Autrement dit, les aides Pac n’ayant pas été réévaluées au fil des réformes de la Pac, les agriculteurs ont été victimes, année après année, d’un manque à gagner croissant. Il a atteint de près de 5 Mds € en 2024.
Les comptes de l’Agriculture publiés par la Commission agricole soulèvent aussi la question de la création de la valeur ajoutée en agriculture et de sa répartition tout au long de la filière agricole et agro-alimentaire.
Le graphique ci-dessus révèle que les prix des consommations intermédiaires croissent dans l’ensemble plus rapidement que les prix à la production, générant des baisses de marges.
Mais surtout, les performances économiques de l’agriculture sont pénalisées sa valeur ajoutée en berne depuis une quinzaine d’années….
Et par sa chute depuis près de 45 ans !
Ces dernières années, la valeur ajoutée de la ferme France était inférieure de 20 % à 25 % à 1980 en euros constants… et le résultat brut de la branche agricole de 30 % à 40 %!
Réduire le nombre d’agriculteurs a longtemps été un objectif gouvernemental et européen pour augmenter le revenu de ceux qui continuent à exercer cette profession.

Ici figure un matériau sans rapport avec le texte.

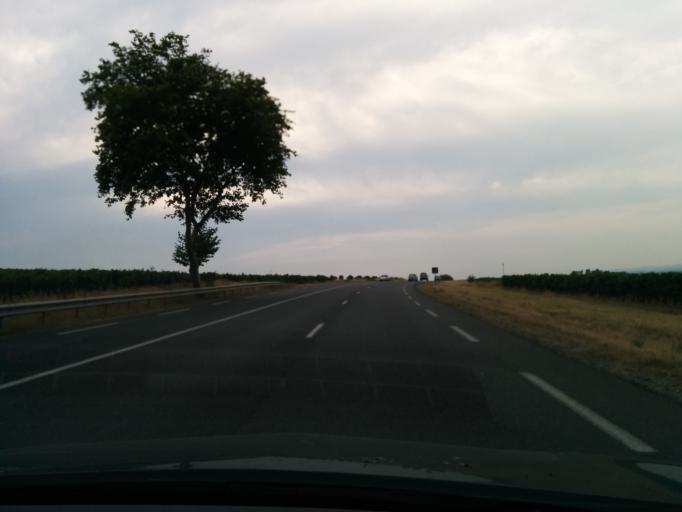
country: FR
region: Languedoc-Roussillon
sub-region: Departement de l'Aude
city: Pennautier
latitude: 43.2423
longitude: 2.3040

Les cessations d’activité ont toujours atténué la baisse des revenus les années de crise et amplifié leur hausse, les années favorables. Et surtout, le revenu de la ferme France (qui découle de la valeur ajoutée créée) est chaque année partagé entre un nombre toujours plus restreint d’agriculteurs en activité.
La commission des comptes de l’agriculture ne publie pas de courbes sur l’évolution du nombre d’actifs en agriculture dans son rapport. Or de tels graphiques nous permettraient d’apprécier, dans la durée, la corrélation entre revenus, valeur ajoutée et démographie.

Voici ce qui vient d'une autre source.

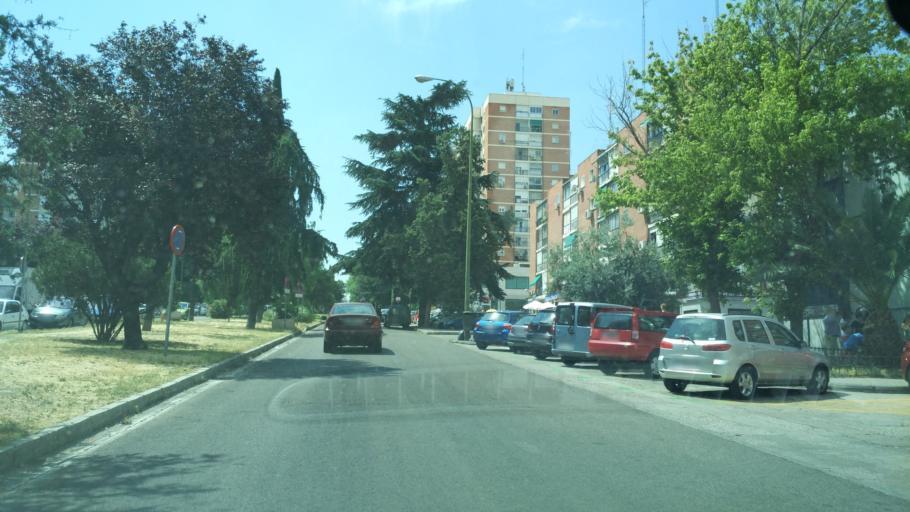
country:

Mais une grande partie des gains de productivité réalisés par l’agriculture a aussi été captée par les secteurs avals et amonts !
Tous ces chiffres expliquent pourquoi la valeur des produits agricoles et la part des dépenses de l’alimentation dans le budget des Français ont fortement diminué depuis des dizaines d’années.
L’Observatoire de la formation des prix et des marges des produits alimentaires va publier la semaine prochaine un nouveau rapport dans ce sens.
Les lois Egalim visent à rééquilibrer le partage de la valeur ajoutée entre les différents maillons des chaines alimentaires. Mais leur impact est très limité. La filière laitière est la principale bénéficiaire.
En filière bovine et ovine, le moteur de la hausse des éleveurs des deux dernières années est la baisse de l’offre de viande et la hausse des cours qu’elle génère, mais pas la création de valeur ajoutée en soi.
Quant aux céréaliers, ce sont les marchés qui font leurs revenus quand le climat ne détruit pas leurs récoltes.